U.S. President Donald Trump made news in December, 2017, by announcing that the United States would move their embassy from Tel Aviv to Jerusalem, to honor the Israeli claim that Jerusalem is truly the capital of that modern nation-state. For many Christians, when they read their Bibles, they think that this is a “no-brainer.” Jerusalem has been the center of Judaism since the days of the Old Testament. Why not now?
But a lot of other Christians, when they read their Bibles, beg to differ.
As British theologian Ian Paul writes, Theodore Herzl, the pioneer of modern Jewish Zionism, modestly envisioned Mount Carmel as the capital for a modern Jewish state, and not Jerusalem. Ben-Gurion, the first prime minister of modern Israel, was willing to accept the loss of Jerusalem as the price to be paid for having a homeland at all, for the Jews, in the Middle East.
The 1967, Six-Days War, whereby Israeli forces took control of all of Jerusalem, changed all of that.
The latest move by the United States, as many see it, is simply accepting what everyone knows is the reality behind modern day Israel. Why pretend? Jerusalem is, and should be, the capital of Israel.

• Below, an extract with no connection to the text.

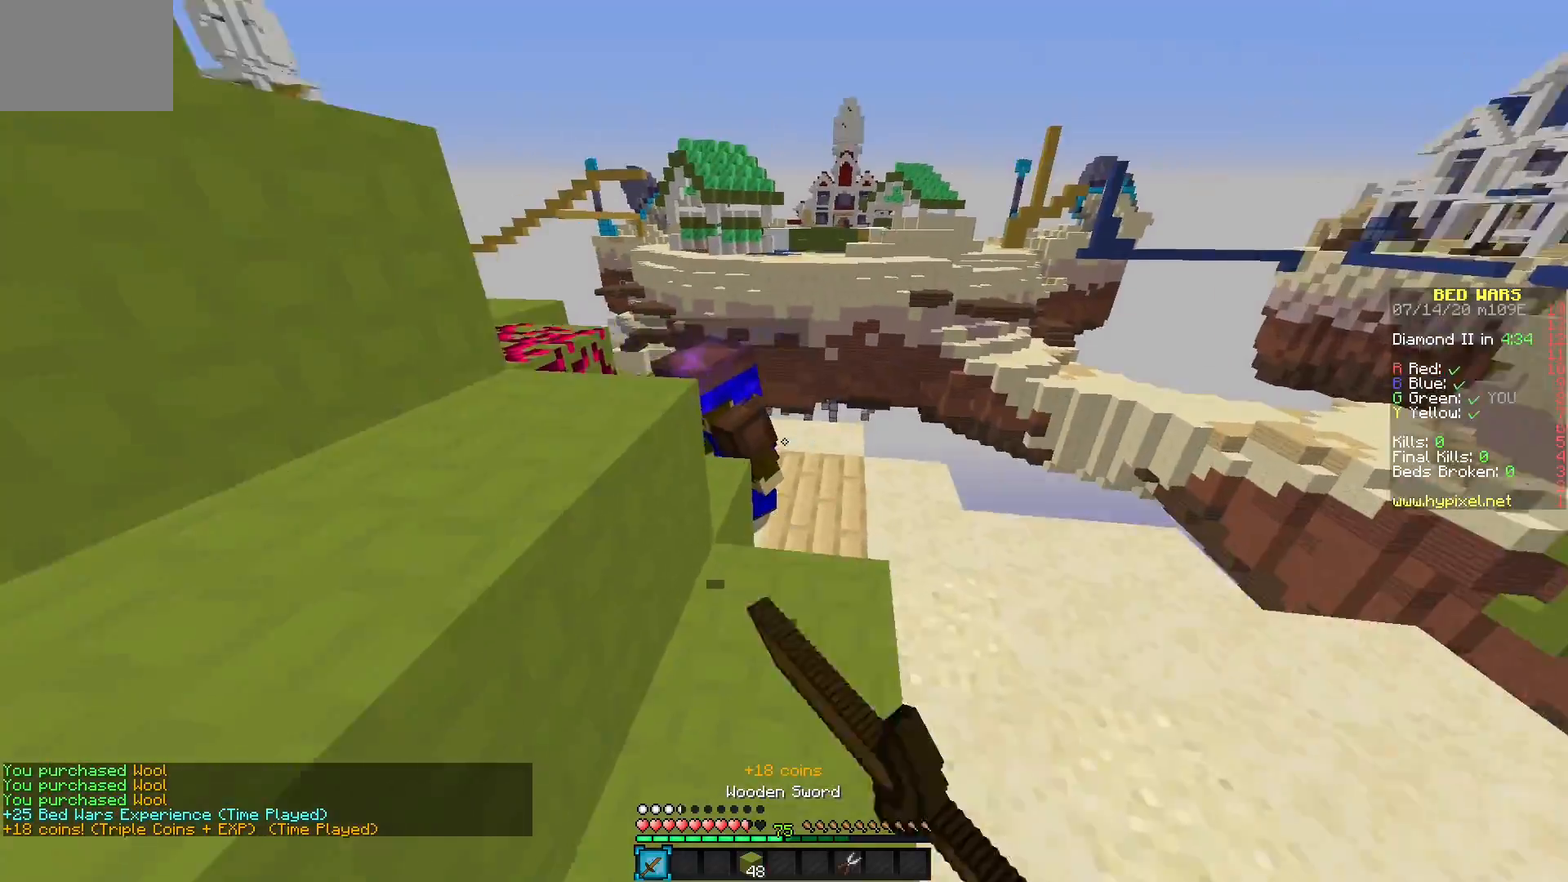
{"keys": [], "mouse": ["left"], "events": []}
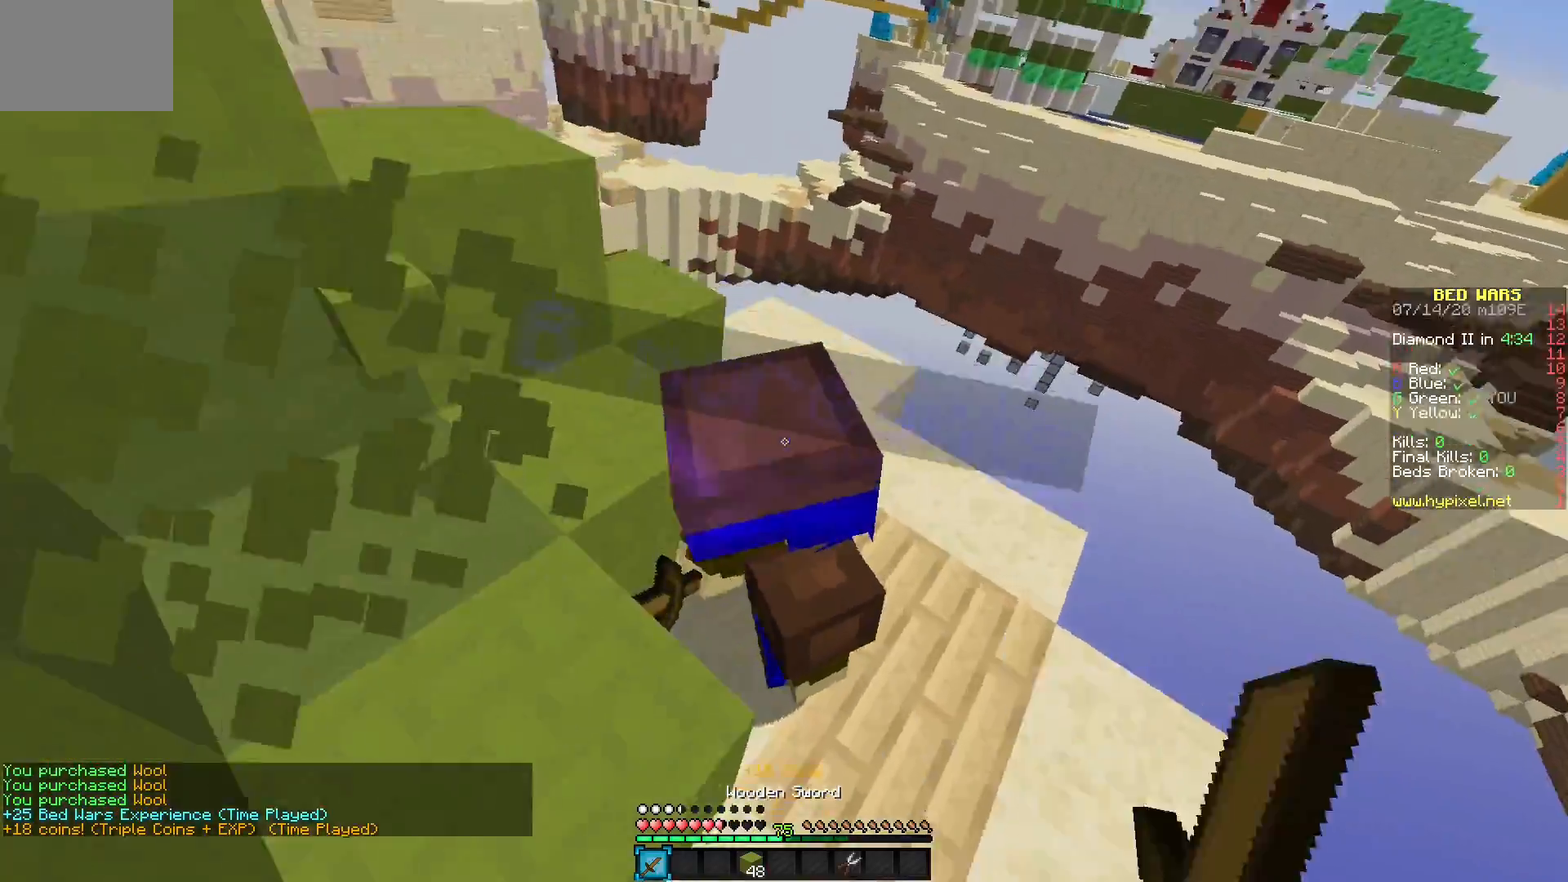
{"keys": [], "mouse": ["left"], "events": [[433, "mouse_left", "up"], [500, "mouse_left", "down"]]}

Well, others are quite uncomfortable with the idea, The planned implementation of U.S. foreign policy creates concerns that this move could lead (and in a few cases, has already led) to unnecessary violence..
They call Jerusalem, the “city of peace.” Why then, is it so controversial? What does the Bible have to say about all of this?
A Compendium of Previous Veracity Blog Posts… With More to Come
In 2016, I got about halfway through a blog series on “Christian Zionism,” before I took a break. Aside from the “science vs. the Bible” issue, this has been the most fascinating and complex issue I have ever written about here on the Veracity blog. It involves all sorts of topics, including the relationship between the Old Testament and the New Testament, dispensationalism vs. covenant theology, and the “End Times.” All of that serves as a mere backdrop to the pressing geopolitical concerns in the Middle East.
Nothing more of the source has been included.